* [TEXT EXCERPT]

- Opening Delimiter -

You seem to know a fair bit, maybe you have a math PhD yourself?
Nope. Tried and failed. Lack of any real ability was one factor; others were family, lack of funds, lack of enough background to attempt a research problem, and an incompetent advisor. Hardly unique. I've known a Fields Medallist who almost didn't complete his doctorate because he was making no headway; he thought of becoming a C programmer.
One should think twice before attempting a math Ph.D. Universities are hardly hiring anyone, and when a prof retires, replace him with one or more adjuncts. The competition for jobs is fiercer than ever. And one should always keep in mind what Courant said sixty years ago: " In the future, the only mathematics that will survive wil be related to physics, biology, and economics."
If one does decide to go for the Ph.D., one should make sure to have taken a whole swathe of first-,second-, and third-year grad level courses at a major university so that one can attempt a thesis in a mainstream area of mathematics (e.g. modular forms or cohomology of groups or algebraic number theory); if one's dissertation is in some peripheral backwater area, with a dissertation title like "Virtual representations of ghost pseudo-loops," it'll be even more difficult to get an academic job, and the area itself may be a dead end. Having completed these courses (and of course having passed the qualifying exams and got through the other bureaucratic requirements), choose an advisor with care. The advisor shouldn't be some old fogey, well past his prime, who has no idea what's actually going on in the world of ideas. Nor should be some never-has-been, who, except for a handful of obscure papers, has nothing to his credit. He should ideally be a mathematician in his prime (say between 30 and 45), and more than just a narrow specialist: he should have a bird's eye view of neighboring disciplines, and have a feel for the way the whole area is developing. He should already have supervised a thesis or two so he has some idea of what a research student is capable of. He should also be able to encourage students (there are first-rank mathematicians who destroy grad students).

- Closing Delimiter -

Transcribe the part of the thread about getting a math Ph.D. that starts with "You seem to" and goes on through "a C programmer.". Rely only on the thread about getting a math Ph.D.

* [COLLECTED MATERIAL]
- Opening Delimiter -

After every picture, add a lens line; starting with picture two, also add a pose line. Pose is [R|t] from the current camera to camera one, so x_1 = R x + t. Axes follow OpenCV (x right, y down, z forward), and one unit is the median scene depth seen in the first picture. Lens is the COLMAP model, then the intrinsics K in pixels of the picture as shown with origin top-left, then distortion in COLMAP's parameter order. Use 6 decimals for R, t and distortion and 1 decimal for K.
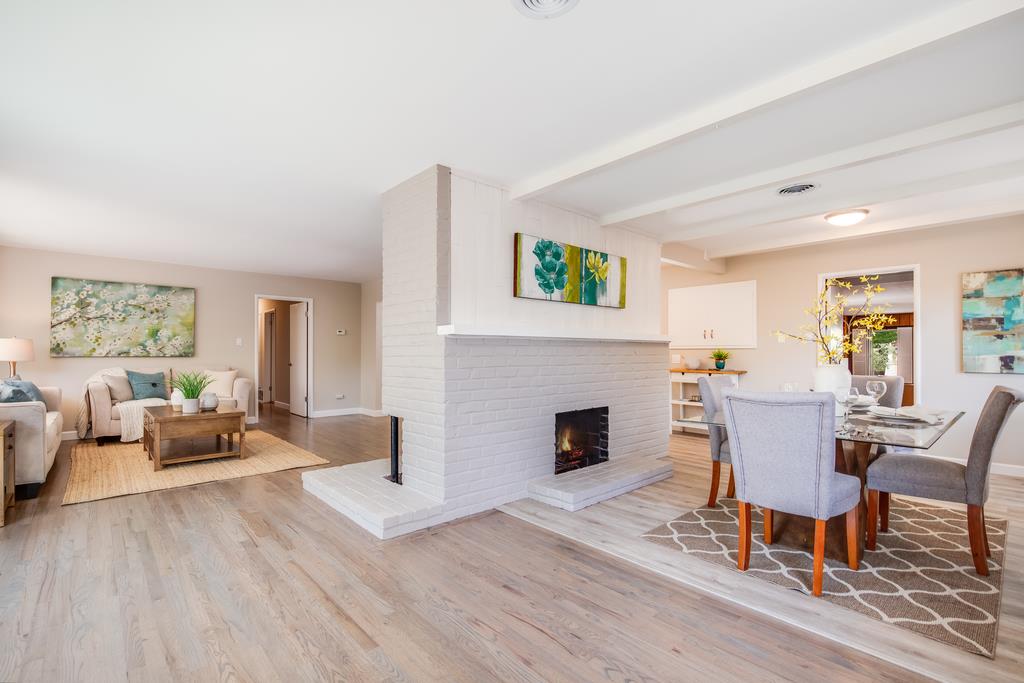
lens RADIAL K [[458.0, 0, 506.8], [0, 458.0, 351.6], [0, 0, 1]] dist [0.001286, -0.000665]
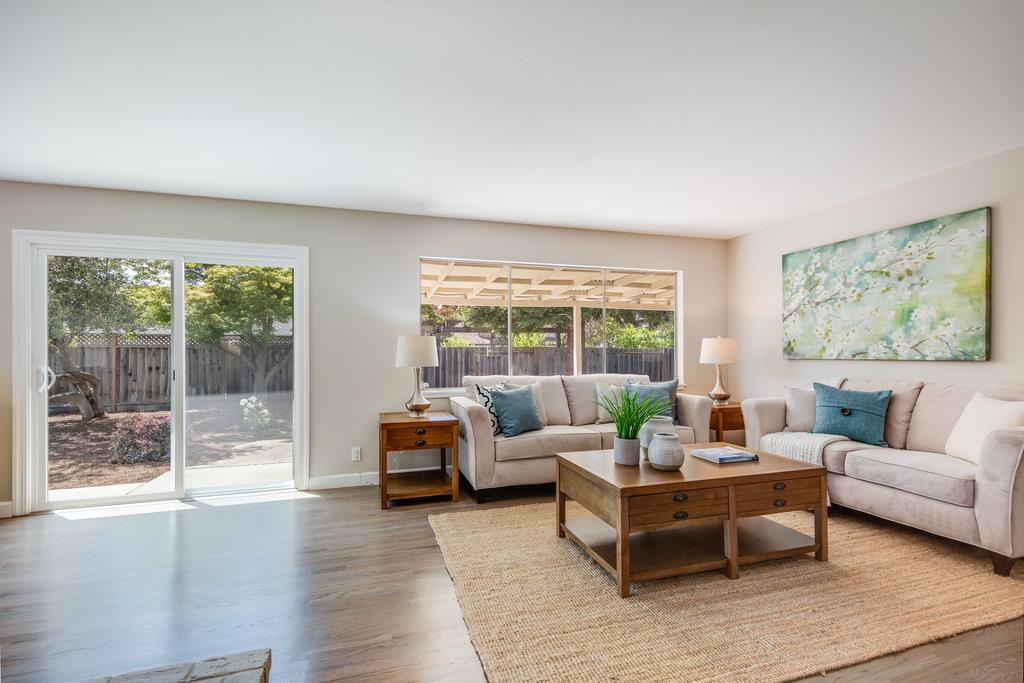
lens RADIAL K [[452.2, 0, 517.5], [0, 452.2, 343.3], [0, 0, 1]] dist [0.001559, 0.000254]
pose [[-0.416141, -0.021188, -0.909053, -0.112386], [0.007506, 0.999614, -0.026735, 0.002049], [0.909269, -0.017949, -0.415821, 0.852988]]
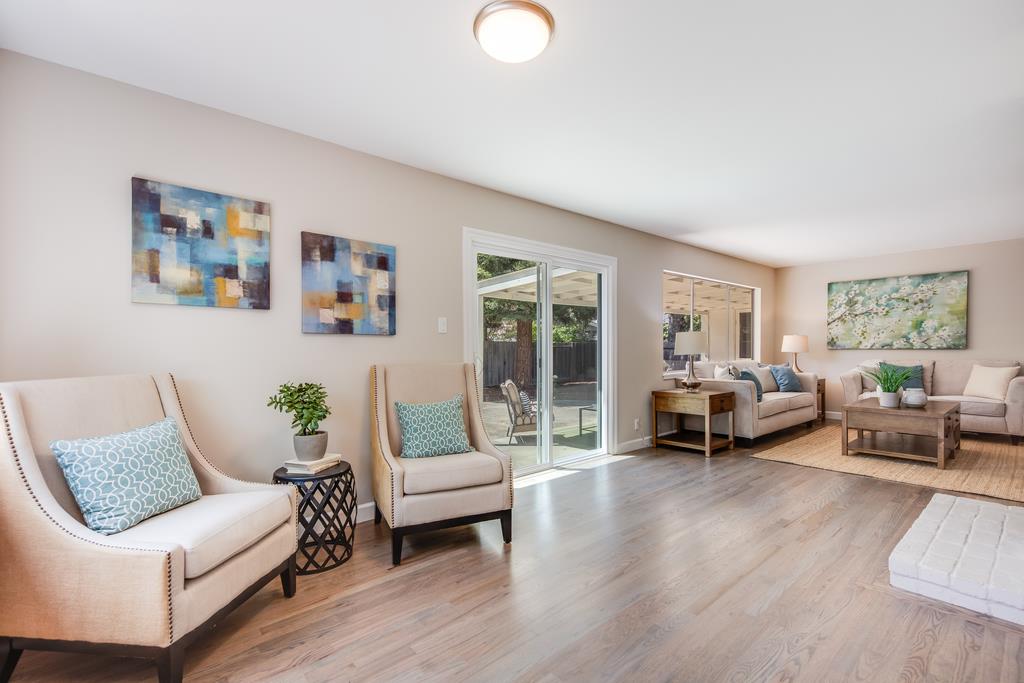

- Closing Delimiter -

* [SOLUTION TO THIS EXERCISE]
You seem to know a fair bit, maybe you have a math PhD yourself?
Nope. Tried and failed. Lack of any real ability was one factor; others were family, lack of funds, lack of enough background to attempt a research problem, and an incompetent advisor. Hardly unique. I've known a Fields Medallist who almost didn't complete his doctorate because he was making no headway; he thought of becoming a C programmer.